'Time for us to tell our story': Controversial Church of Scientology announces its TV network launch

'Time for us to tell our story': Controversial Church of Scientology announces its TV network launch

In posts shared on Twitter, the Scientology Network informed followers about their presence on social media platforms like Instagram and an official Youtube channel.

For the longest time, the Church of Scientology has been at the receiving end of outspoken criticism from famous ex-members of the faith. But looks like, the controversial Church is finally opening up with their side of the story as they prepare to launch their first ever television network. 

According to a post shared by the institute's official Twitter account, the Scientology Network, as the channel will be known as, will go live on Monday (12 March) at 8 pm EST.

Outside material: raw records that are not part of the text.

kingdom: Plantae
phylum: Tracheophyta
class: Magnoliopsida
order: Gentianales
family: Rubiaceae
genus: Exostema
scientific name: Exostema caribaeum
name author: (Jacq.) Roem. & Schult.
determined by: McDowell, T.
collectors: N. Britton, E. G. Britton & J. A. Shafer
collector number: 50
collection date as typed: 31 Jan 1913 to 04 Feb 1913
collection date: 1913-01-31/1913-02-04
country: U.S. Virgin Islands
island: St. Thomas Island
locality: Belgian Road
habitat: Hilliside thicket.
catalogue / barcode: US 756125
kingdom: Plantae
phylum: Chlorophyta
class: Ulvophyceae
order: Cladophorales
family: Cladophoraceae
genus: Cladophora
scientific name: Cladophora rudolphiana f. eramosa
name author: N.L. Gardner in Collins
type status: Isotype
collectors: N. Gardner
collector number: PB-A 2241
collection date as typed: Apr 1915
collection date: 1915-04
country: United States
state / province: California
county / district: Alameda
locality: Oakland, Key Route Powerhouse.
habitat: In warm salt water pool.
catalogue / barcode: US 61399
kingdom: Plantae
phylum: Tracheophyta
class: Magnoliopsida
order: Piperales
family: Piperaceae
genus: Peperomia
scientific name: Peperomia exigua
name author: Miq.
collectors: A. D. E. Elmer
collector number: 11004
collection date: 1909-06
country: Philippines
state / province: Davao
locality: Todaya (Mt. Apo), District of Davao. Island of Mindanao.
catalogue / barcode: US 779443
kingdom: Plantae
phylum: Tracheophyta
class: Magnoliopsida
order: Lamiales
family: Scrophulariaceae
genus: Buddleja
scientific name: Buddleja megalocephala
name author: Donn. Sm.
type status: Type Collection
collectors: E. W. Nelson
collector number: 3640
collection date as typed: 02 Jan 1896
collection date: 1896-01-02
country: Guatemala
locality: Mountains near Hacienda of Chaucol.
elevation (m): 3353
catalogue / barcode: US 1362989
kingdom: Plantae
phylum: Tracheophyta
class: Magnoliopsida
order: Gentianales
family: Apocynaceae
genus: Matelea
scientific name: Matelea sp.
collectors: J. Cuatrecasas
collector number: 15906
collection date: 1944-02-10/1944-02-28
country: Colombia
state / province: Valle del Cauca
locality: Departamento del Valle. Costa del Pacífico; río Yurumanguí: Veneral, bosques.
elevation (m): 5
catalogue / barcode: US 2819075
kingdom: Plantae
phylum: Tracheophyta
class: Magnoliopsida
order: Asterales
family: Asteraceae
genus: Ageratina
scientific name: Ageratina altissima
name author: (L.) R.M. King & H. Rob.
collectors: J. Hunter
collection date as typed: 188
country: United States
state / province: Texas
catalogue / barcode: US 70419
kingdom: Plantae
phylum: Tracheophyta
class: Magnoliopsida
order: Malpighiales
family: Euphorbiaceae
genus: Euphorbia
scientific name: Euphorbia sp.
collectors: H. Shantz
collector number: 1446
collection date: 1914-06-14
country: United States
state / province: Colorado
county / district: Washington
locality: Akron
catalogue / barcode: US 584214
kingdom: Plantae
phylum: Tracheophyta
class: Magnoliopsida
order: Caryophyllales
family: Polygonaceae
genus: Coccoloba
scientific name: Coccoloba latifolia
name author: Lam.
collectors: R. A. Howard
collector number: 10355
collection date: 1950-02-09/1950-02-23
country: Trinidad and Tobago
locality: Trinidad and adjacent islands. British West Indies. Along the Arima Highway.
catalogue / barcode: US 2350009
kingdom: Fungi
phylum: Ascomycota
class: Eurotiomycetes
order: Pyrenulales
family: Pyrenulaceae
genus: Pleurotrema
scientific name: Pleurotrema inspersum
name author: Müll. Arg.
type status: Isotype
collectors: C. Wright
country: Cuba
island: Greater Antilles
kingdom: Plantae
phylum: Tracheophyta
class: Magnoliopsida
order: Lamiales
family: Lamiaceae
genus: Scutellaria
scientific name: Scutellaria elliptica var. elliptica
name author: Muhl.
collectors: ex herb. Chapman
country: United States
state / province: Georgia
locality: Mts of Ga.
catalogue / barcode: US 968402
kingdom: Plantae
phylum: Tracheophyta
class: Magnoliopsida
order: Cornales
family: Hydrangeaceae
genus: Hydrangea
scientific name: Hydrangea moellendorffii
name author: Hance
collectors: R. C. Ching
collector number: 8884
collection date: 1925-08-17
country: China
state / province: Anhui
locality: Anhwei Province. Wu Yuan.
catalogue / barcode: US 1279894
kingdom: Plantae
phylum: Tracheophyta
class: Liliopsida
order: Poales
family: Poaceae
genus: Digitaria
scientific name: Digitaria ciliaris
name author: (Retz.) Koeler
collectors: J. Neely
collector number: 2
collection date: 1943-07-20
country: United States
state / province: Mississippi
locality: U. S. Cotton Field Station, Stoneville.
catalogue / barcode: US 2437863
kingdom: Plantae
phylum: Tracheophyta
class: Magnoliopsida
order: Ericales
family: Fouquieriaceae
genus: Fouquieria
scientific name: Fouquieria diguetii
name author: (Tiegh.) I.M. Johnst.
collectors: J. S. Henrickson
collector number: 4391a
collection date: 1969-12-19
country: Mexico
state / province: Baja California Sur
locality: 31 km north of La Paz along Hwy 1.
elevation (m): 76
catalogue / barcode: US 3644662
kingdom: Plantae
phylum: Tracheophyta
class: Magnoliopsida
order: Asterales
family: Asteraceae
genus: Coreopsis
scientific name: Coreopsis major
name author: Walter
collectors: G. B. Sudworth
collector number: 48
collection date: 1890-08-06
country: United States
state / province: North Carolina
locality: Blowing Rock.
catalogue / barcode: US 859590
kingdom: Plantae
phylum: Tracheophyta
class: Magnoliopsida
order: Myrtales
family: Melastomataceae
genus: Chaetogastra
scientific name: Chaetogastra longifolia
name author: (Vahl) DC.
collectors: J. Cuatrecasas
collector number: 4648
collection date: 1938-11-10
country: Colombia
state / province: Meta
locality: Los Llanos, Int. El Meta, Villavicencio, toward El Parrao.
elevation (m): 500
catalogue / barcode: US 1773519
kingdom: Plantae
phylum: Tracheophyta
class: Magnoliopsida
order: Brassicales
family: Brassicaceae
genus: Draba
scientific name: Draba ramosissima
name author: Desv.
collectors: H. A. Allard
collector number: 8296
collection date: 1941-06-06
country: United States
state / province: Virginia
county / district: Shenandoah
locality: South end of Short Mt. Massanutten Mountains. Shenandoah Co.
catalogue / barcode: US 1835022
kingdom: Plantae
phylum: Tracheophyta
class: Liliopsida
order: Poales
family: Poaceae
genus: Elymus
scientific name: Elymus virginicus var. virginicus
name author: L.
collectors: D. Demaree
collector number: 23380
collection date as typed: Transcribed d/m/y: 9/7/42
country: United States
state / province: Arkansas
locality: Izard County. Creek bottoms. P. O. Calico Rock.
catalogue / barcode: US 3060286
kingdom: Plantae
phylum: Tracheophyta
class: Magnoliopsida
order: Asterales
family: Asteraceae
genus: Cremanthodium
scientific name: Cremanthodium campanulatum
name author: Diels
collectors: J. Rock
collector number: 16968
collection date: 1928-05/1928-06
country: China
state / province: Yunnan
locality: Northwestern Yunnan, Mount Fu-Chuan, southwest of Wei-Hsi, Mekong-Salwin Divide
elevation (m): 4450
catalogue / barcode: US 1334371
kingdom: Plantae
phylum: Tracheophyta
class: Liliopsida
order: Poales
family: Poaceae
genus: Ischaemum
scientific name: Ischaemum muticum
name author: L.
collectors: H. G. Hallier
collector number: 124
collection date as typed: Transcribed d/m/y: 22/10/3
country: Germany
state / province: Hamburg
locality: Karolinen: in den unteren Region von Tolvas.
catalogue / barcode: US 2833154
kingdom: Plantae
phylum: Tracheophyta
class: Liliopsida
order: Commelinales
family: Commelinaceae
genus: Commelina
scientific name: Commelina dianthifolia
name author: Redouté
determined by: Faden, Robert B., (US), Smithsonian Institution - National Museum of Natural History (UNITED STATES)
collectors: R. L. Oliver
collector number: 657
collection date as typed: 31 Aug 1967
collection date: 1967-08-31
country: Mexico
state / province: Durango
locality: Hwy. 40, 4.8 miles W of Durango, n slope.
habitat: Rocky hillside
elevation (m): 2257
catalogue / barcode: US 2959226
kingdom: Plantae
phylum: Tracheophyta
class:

 Church Of Scientology (Source: Getty Images)
 Church Of Scientology (Source: Getty Images)

In addition, the network's programming will also be available on DirecTV, Apple TV, Roku, Fire TV, iTunes, Google Play, Chromecast and the official website Scientology.tv, claimed reports

"Hello World, and greetings from Scientology Media Productions in Hollywood, CA! It's TIME for us to tell our story," the Church headed by David Miscavige, shared via a Twitter account dedicated to the network. "Welcome to the Scientology Network countdown to launch!"

In the subsequent posts, the Scientology Network further informed followers about their presence on social media platforms like Instagram and an official Youtube channel. 


The announcement comes months after the critical success garnered by shows like A&E's Scientology and the Aftermath, which had ex-Scientologist Leah Remini spearheading some of the brutally candid interviews. In the episodes, not only did 47-year-old Remini open up about her personal experience while with the Church but also talked to fellow former Scientologists about their alleged charges of exploitation and harassment against the institute.

However, time and again, the Church has continued to refute the allegation, instead accusing Remini and the network of "spreading salacious lies". 

"Nothing about A&E’s Leah Remini “docuseries” is honest. The singular goal of the program is to make money and boost ratings by spreading salacious lies to promote A&E’s ugly brand of religious intolerance, bigotry and hatred," the Church had explained in a statement to USA Today

Explaining their stand, the Church further stated: "Sadly, as everyone knows from a number of recent tragic events, including those over the weekend in Virginia, we live in a volatile time of accelerated hate, bigotry and intolerance. A&E’s airing of salacious, unvetted falsehoods about the Church is reckless and irresponsible. The incendiary hate and bigotry they are fostering has no place in a tolerant America."

Other than Remini's Emmy-winning docuseries, the much-talked-about Church and its practices has also been discussed in detail in Alex Gibey’s HBO documentary 'Going Clear: Scientology and the Prison of Belief' that released in 2015. Incidentally, the documentary is based on a 2013 book by Lawrence Wright. 

Now with an imminent network launch, though, the Church of Scientology that boasts followers like Hollywood top gun Tom Cruise, appears to be all set to address their "story". The first catalog of original series on the Scientology Network app, as listed on the iTunes app store, includes shows like Meet A Scientologist, Voices for Humanity, and L. Ron Hubbard: In His Own Voice.

And a teaser for the Scientology Network's launch only further emphasizes their idea: "The only thing more interesting than what you've heard is what you haven't."